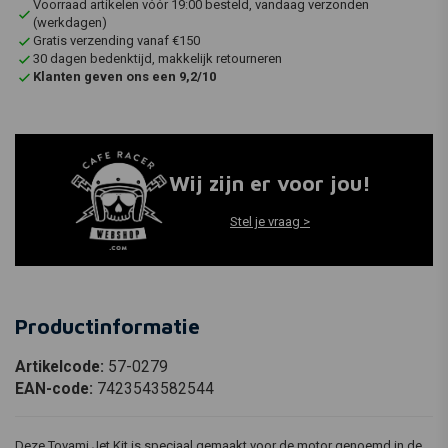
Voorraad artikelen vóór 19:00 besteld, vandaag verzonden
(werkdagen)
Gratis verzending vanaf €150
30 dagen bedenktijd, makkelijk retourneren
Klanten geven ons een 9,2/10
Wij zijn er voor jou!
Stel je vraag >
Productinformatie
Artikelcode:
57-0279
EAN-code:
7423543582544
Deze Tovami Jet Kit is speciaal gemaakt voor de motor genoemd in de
* * *
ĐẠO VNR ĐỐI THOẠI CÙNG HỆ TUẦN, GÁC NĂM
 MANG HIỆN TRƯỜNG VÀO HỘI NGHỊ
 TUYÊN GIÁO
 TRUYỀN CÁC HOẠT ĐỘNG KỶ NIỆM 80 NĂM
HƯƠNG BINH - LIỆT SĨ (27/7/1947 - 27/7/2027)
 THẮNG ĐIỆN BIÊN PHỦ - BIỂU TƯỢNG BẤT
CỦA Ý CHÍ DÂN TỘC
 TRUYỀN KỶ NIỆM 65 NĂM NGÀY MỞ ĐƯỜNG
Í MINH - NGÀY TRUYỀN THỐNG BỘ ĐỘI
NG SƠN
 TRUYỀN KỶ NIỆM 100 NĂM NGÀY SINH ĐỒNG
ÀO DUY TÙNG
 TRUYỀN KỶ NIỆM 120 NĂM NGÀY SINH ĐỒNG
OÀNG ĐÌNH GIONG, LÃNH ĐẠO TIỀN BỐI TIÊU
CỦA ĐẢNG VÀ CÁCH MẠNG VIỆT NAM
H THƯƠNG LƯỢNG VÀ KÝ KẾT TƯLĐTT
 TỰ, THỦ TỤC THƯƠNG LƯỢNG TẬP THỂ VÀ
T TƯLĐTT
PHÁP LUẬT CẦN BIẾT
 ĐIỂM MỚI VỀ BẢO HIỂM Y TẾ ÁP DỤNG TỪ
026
---
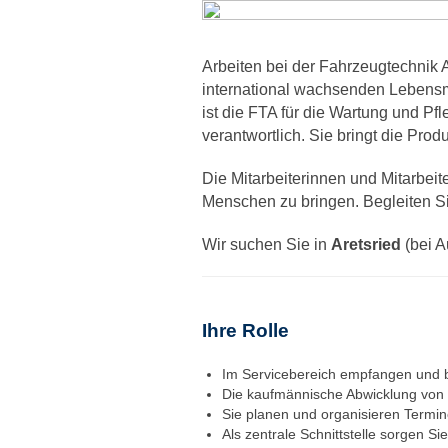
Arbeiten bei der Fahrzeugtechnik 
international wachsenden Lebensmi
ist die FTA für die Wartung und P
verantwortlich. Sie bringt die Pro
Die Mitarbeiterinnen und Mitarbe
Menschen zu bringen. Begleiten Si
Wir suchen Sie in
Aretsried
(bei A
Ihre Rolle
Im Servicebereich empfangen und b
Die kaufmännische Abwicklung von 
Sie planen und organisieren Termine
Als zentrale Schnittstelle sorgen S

= Task description =
Which lines of the records contain the string "NIỆM"? Collect every such line, treating uppercase and lowercase as different.

= Exercise output =
 TRUYỀN CÁC HOẠT ĐỘNG KỶ NIỆM 80 NĂM
 TRUYỀN KỶ NIỆM 65 NĂM NGÀY MỞ ĐƯỜNG
 TRUYỀN KỶ NIỆM 100 NĂM NGÀY SINH ĐỒNG
 TRUYỀN KỶ NIỆM 120 NĂM NGÀY SINH ĐỒNG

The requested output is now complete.